昔、ひどい虐待を受けて育ったために、いつの間にか、話す端から嘘ばかり言うようになった青年の治療を担当したことがあった。

あるとき彼は決心した。

「もう嘘はつきたくない。本当に思ったことだけを言って、信頼し合える人間関係を作りたい。」と。

しかし、すぐに完全にというわけには行かず、彼の嘘は続いた。

それでも10回のうちの1回は、本当のことを言うようになった。

そして、10回のうちの2回、3回…8回、9回と段々と本当のことが言える割合は増えて行った。

幼少の頃から本当に思ったことを言って、散々酷(ひど)い目に遭って来た彼にとってそれは、とても勇気のいる立派な挑戦であった。

だからあるとき、彼が私に向かって言ったことが嘘だということはすぐに観抜けたが、私はそれを指摘する気にはならなかった。

今なりの彼なりの精一杯で必死に成長しようとしている彼に対して、誰が非難できようか。

勿論そんなことを私がいちいち考えてやったわけではない。

天が私をして見守らせたのである。

 

真宗の妙好人(みょうこうにん)(悟得した禅僧に優るとも劣らぬ境地を示す門徒たち)の逸話に以下のようなものがある。

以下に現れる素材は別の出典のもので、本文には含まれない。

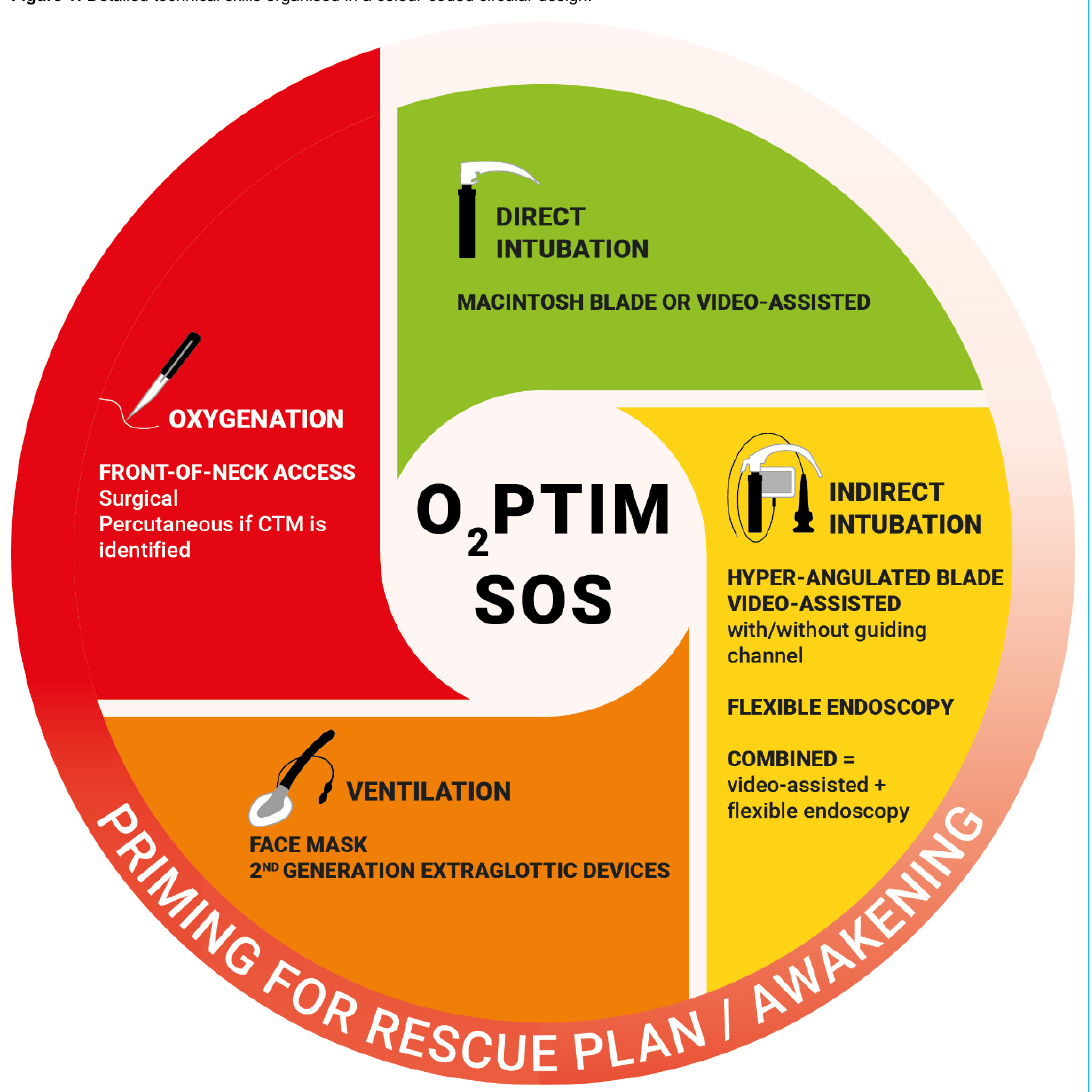
Figure 1: Detailed technical skills organised in a colour-coded circular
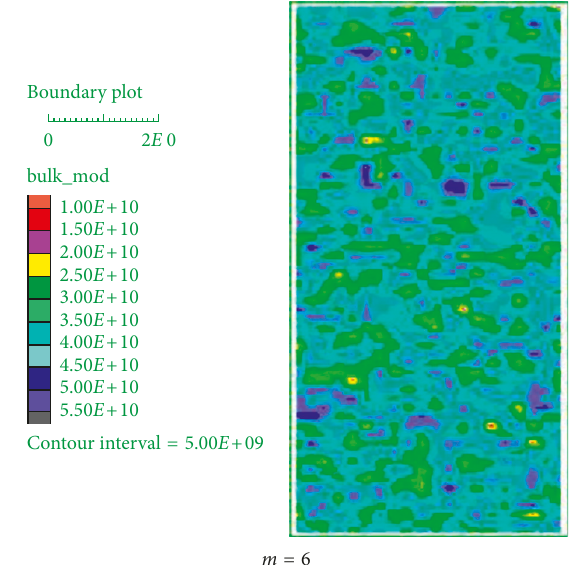
Figure 11: The local stress-strain curves of the elements with different stiffness.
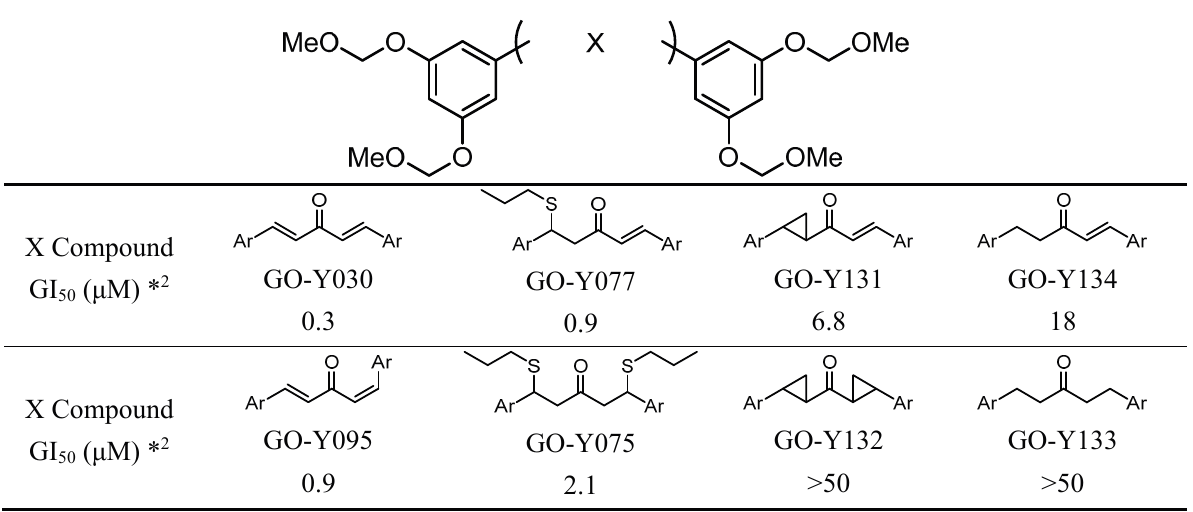
Table 2. SAR of central tether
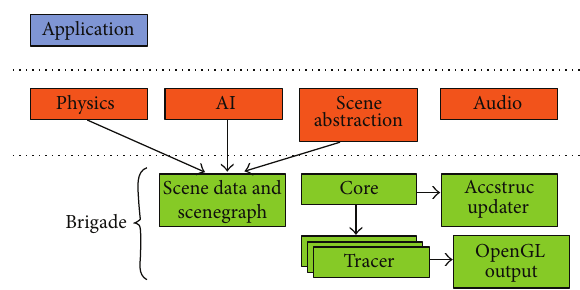
Figure 6: Functional overview of the Brigade renderer, combined with a generic game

讃岐(さぬき)(今の香川県)の庄松(しょうま)が、ある寺へ参詣したとき、住職がからかい半分に

「うちの御堂(みどう)のご本尊は生きてござろうか。」

と言うと、庄松は、

「生きておられるとも、生きておられるとも。」

と応じた。住職がさらに

「生きてあらっしゃるにしては、物を言われぬではないか。」

と言うと、庄松が、

「ご本尊さまが、物を仰(おお)せられたら、お前らは、ひとときもここに生きてはおられぬぞ。」

と言ったので、その住職は震え上がったという。

ここに阿弥陀の大悲がある。

 

先日、セラピストでもない生半可な素人が、相手のことを見抜けたように思い上がって、大はずれのことを言って、残酷に相手を攻撃して傷つけたことがあった。

ここで起きた二重の愚かさがわかるだろうか。

まず生半可な素人にそうそう相手が見抜けるはずがないということ。その自覚のない思い上がりが第一の愚かさである。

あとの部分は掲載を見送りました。